第19章 ☆、殺青
今天是謝玉然的最後一場戲。
《春日別》是實實在在的大男主劇,男主角封墨個人的成長劇情占了至少有百分之八十,而洛懿作為一個久居帝都,還不怎麽與男主對付的男三,而且還中途因病死亡,他的戲份實在是多不到哪裏去,因此,謝玉然在劇本滿打滿算,也就待了一個月左右,便迎來了自己的最後一場戲。
這一場,表演的是洛懿的死。
洛懿的死是整個劇本的一個轉折點。他死後,皇位由他的幼子洛清繼承,洛宣攝政,然而洛懿不知是太防備洛宣還是太信任封墨,竟然在死前留下诏書,讓封墨從邊疆回到皇城,輔導小皇帝洛清執政。

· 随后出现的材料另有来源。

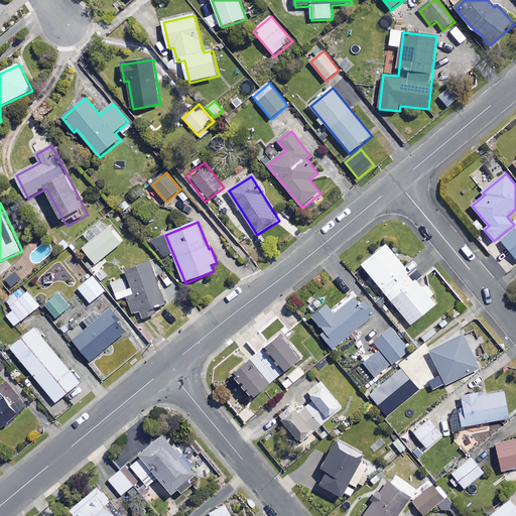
[(515,227),(501,240),(515,257),(515,227)]
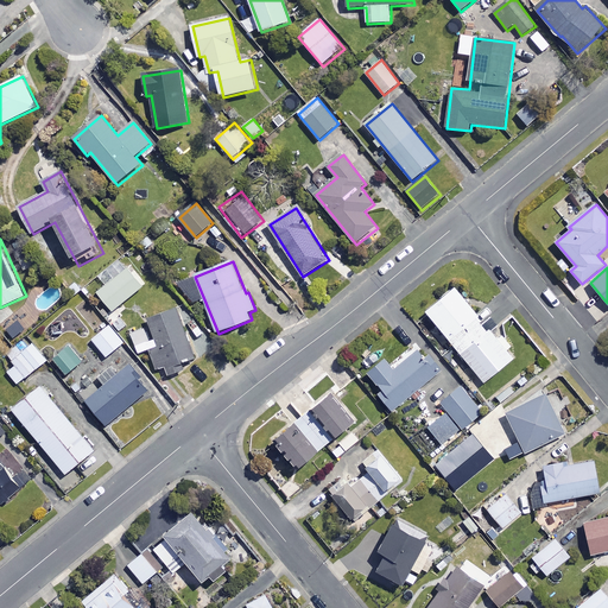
[(499,341),(457,289),(428,312),(486,384),(515,360),(506,348),(511,346),(504,337),(499,341)]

這一個诏令,不止把洛宣給打蒙了,連封墨本人都摸不着頭腦。
然而,沒人知道,做出決定,寫下這封诏書時的洛懿,不過是在賭罷了。
賭人心。
因為是最後一場,謝玉然提起了十二分的精神,從穿戲服的時候就不斷思索着該如何表現這些場景才是最好,一直到化完妝,才回過神來,對着康雨辰笑了一下,頗為随意地說道:“康哥,今天也要麻煩你再多帶帶我啦。”

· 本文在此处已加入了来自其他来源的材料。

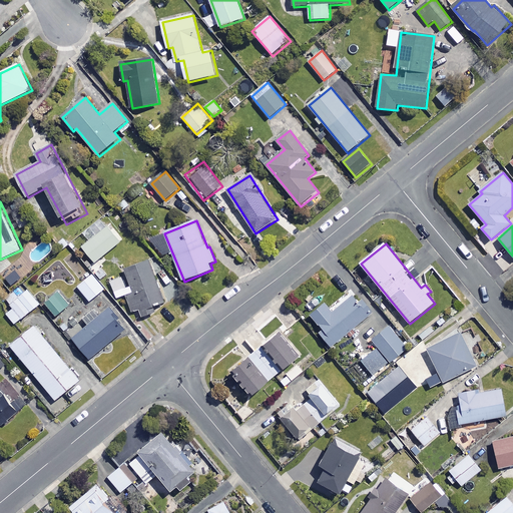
[(165,303),(150,262),(126,271),(132,287),(115,293),(117,299),(126,296),(132,313),(140,310),(143,318),(156,313),(154,307),(165,303)]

雖然第一次拍戲時并沒有給康雨辰留下太好的印象,但作為和謝玉然對手戲最多的一個人,他這一個月以來的努力和進步康雨辰也是看得最清楚的。到現在,雖然謝玉然的演技與康雨辰相比還是有着極大的差距,但兩人的關系卻有了一定的改善。
面對謝玉然的示好,康雨辰也偏頭微微露出一個笑容,他平日裏不大愛笑,笑起來卻好看得很,就連謝玉然都有一瞬間的恍神。
“我們一起加油吧。”他說。
說是帶,實際上,今天兩人真正意義上的對手戲其實少得可憐。
謝玉然穿着一身繁複厚重的宮服坐在桌前奮筆疾書,房間內彌漫着一股濃濃的藥香。他寫了沒一會兒,便開始猛烈地咳嗽,似乎要把自己的肺都咳出來一般。一直在他旁邊伺候的奴婢立刻跪下,聲音裏帶着些哭腔,誠惶誠恐地喊:“陛下!您先用藥吧!”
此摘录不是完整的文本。